SNP legend Winnie Ewing has broken a 30-year silence to reveal how she was called in the middle of the night by Prince Andrew and told her son had been seriously hurt in a mysterious incident.
Ewing reveals in her new memoirs that Terry Ewing and Prince Andrew were pupils together at Gordonstoun school and that, on the night in question - October 11, 1974 - the Royal had been left in charge of 60 boys.
Ewing says the Prince called to say her son was badly hurt and in hospital. The boy had suffered neck injuries but Ewing says that to this day she does not know what happened to her son or what role the Prince played in events.
Ewing claims the incident was deliberately hushed up by Buckingham Palace to avoid a scandal.
One clue may be that the incident happened on night of Ewing’s general election defeat at the hands of the Tories in the Moray and Nairn constituency, and there were several fights between rival party supporters in local bars. Another possibility is that the incident related to the old boys versus Gordonstoun cricket match that day.

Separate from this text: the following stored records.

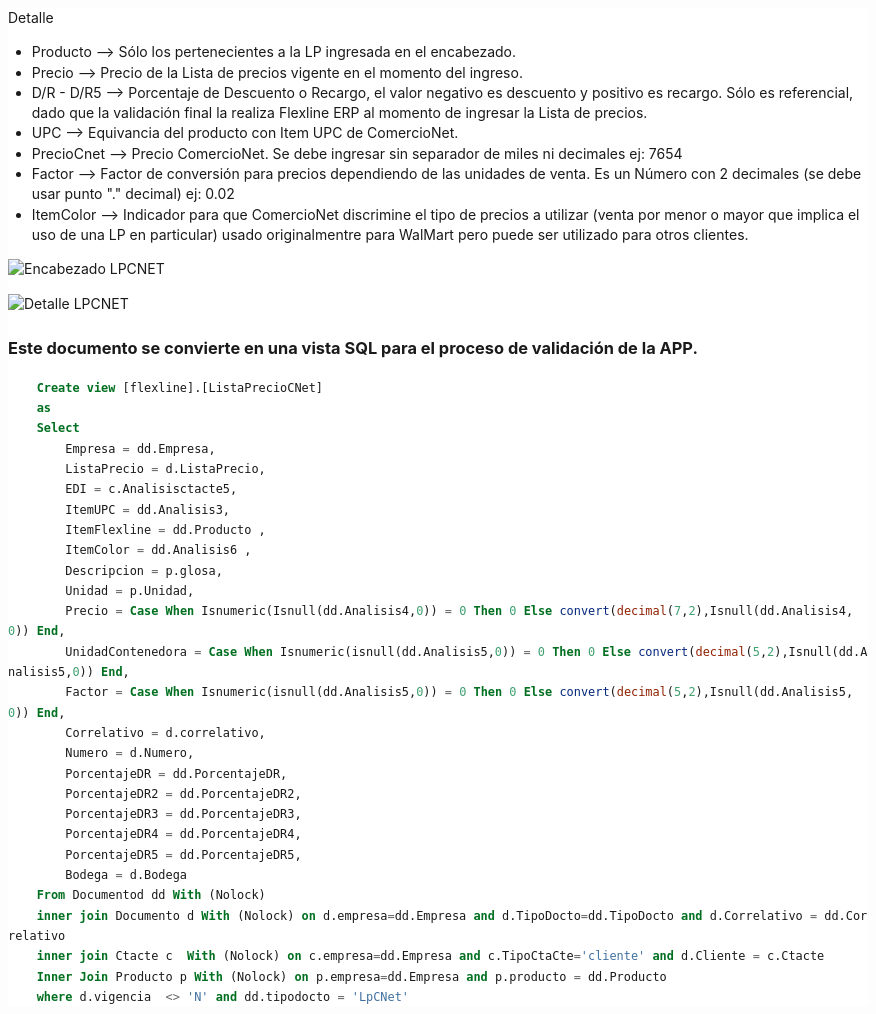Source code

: Detalle
- Producto --> Sólo los pertenecientes a la LP ingresada en el encabezado.
- Precio --> Precio de la Lista de precios vigente en el momento del ingreso.
- D/R - D/R5 --> Porcentaje de Descuento o Recargo, el valor negativo es descuento y positivo es recargo.  Sólo es referencial, dado que la validación final la realiza Flexline ERP al momento de ingresar la Lista de precios.
- UPC --> Equivancia del producto con Item UPC de ComercioNet.
- PrecioCnet --> Precio ComercioNet.  Se debe ingresar sin separador de miles ni decimales ej: 7654
- Factor --> Factor de conversión para precios dependiendo de las unidades de venta. Es un Número con 2 decimales (se debe usar punto "." decimal) ej: 0.02
- ItemColor --> Indicador para que ComercioNet discrimine el tipo de precios a utilizar (venta por menor o mayor que implica el uso de una LP en particular) usado originalmentre para WalMart pero puede ser utilizado para otros clientes.

![Encabezado LPCNET](/img/Encabezado_LPCNet.png)

![Detalle LPCNET](/img/Detalle_LPCNet.png)

### Este documento se convierte en una vista SQL para el proceso de validación de la APP.

``` sql {1,5-6}
    Create view [flexline].[ListaPrecioCNet] 
    as
    Select 
        Empresa = dd.Empresa, 
        ListaPrecio = d.ListaPrecio, 
        EDI = c.Analisisctacte5, 
        ItemUPC = dd.Analisis3, 
        ItemFlexline = dd.Producto , 
        ItemColor = dd.Analisis6 ,
        Descripcion = p.glosa, 
        Unidad = p.Unidad, 
        Precio = Case When Isnumeric(Isnull(dd.Analisis4,0)) = 0 Then 0 Else convert(decimal(7,2),Isnull(dd.Analisis4,0)) End,
        UnidadContenedora = Case When Isnumeric(isnull(dd.Analisis5,0)) = 0 Then 0 Else convert(decimal(5,2),Isnull(dd.Analisis5,0)) End,
        Factor = Case When Isnumeric(isnull(dd.Analisis5,0)) = 0 Then 0 Else convert(decimal(5,2),Isnull(dd.Analisis5,0)) End,
        Correlativo = d.correlativo, 
        Numero = d.Numero, 
        PorcentajeDR = dd.PorcentajeDR, 
        PorcentajeDR2 = dd.PorcentajeDR2, 
        PorcentajeDR3 = dd.PorcentajeDR3, 
        PorcentajeDR4 = dd.PorcentajeDR4, 
        PorcentajeDR5 = dd.PorcentajeDR5,
        Bodega = d.Bodega
    From Documentod dd With (Nolock)
    inner join Documento d With (Nolock) on d.empresa=dd.Empresa and d.TipoDocto=dd.TipoDocto and d.Correlativo = dd.Correlativo
    inner join Ctacte c  With (Nolock) on c.empresa=dd.Empresa and c.TipoCtaCte='cliente' and d.Cliente = c.Ctacte
    Inner Join Producto p With (Nolock) on p.empresa=dd.Empresa and p.producto = dd.Producto
    where d.vigencia  <> 'N' and dd.tipodocto = 'LpCNet'

```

Ewing’s long-awaited book, Stop the World, charts her rise to fame in 1967 when she famously won the Hamilton South by-election, and follows her unique political career which took in Westminster, Brussels and Holyrood.
Ewing recalls that on the evening of the day she learned she had been voted out of Westminster, local police warned that there might be trouble near her Lossiemouth home as a result of the poll. The 2Tories won by just 420 votes, largely as a result of the support from RAF personnel at the base.

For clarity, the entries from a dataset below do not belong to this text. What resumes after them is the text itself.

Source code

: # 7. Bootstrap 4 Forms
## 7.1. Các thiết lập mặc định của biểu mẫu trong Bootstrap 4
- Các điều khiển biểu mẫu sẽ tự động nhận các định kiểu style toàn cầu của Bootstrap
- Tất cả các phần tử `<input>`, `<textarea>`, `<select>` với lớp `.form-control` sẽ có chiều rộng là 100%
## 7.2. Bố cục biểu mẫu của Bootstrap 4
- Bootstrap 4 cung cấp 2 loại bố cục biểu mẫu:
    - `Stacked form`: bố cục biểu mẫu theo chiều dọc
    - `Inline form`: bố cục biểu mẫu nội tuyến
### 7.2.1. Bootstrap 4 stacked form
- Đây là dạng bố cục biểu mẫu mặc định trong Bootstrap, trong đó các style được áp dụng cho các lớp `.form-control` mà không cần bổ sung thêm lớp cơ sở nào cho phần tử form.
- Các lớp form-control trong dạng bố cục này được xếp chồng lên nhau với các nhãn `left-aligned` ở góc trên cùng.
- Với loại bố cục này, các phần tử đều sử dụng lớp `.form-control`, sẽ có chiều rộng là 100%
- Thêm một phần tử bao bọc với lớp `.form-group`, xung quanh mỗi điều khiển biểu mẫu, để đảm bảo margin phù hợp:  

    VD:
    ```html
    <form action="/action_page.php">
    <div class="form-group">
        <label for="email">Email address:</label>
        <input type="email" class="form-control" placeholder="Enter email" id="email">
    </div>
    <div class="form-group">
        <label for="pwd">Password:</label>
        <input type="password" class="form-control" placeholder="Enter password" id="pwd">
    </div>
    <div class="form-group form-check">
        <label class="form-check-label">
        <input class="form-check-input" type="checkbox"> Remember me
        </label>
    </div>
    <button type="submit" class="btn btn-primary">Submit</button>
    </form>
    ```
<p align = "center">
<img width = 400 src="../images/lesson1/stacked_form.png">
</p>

She writes in the book that "many poured into the Lossie bars, almost gloating... there were quite a few fights that night".
The book then details how the phone rang at the Ewing house. "A voice said: ‘This is Andrew.’ I said: ‘Andrew who?’ and he replied: ‘Prince Andrew. I am sorry to tell you that your son Terry has been in an accident and has been taken to Dr Gray’s hospital in Elgin with a neck injury.’"
Ewing and her husband rushed to hospital where doctors told them that their son had injured two of his neck vertebrae.
"Terry was taken to the school infirmary and when we arrived at the school we were met by the headmaster, the housemaster and a rather nervous-looking Prince Andrew. We went in to see Terry who refused to explain precisely what had happened. His reluctance did not change in the weeks, months and years afterwards.
"Prince Andrew was the head of Terry’s house, but unusually the housemaster and deputy housemaster had been out, so Andrew was actually in charge of 60 teenage boys when the incident - whatever it was - happened. It was the day of the annual Old Boys versus the Gordonstoun First XI cricket match, where custom dictated that the Old Boys supplied generous amounts of spirits for the post-match celebrations."
Ewing adds that she suspects that Buckingham palace "were almost as relieved as I was" that her son’s injuries were not as bad as first seemed.
"I suspect that Andrew and the others (for the Palace had been quickly informed) were fearful of headlines like ‘Winnie’s Son Breaks Neck - Prince Andrew In Charge’," Ewing writes in her book.
In the book, Ewing also details how she was stalked by a Labour MP when she first entered parliament following her 1967 Hamilton by-election triumph. She has refused to name the man, who is still alive, but reveals in the book, how she was forced to issue a complaint to the then Leader of the House, Fred Peart. "If I changed seats, he did so also. Then I noticed that he had started to follow me along corridors, appearing behind me without saying anything," she writes.
She recounts one episode late at night, when she was confronted by the man in a corridor in the parliament building - before escaping through a cloakroom. After that,
the Leader of the House took prompt action and I got a written apology - and, equally importantly, the stalking stopped," she declares.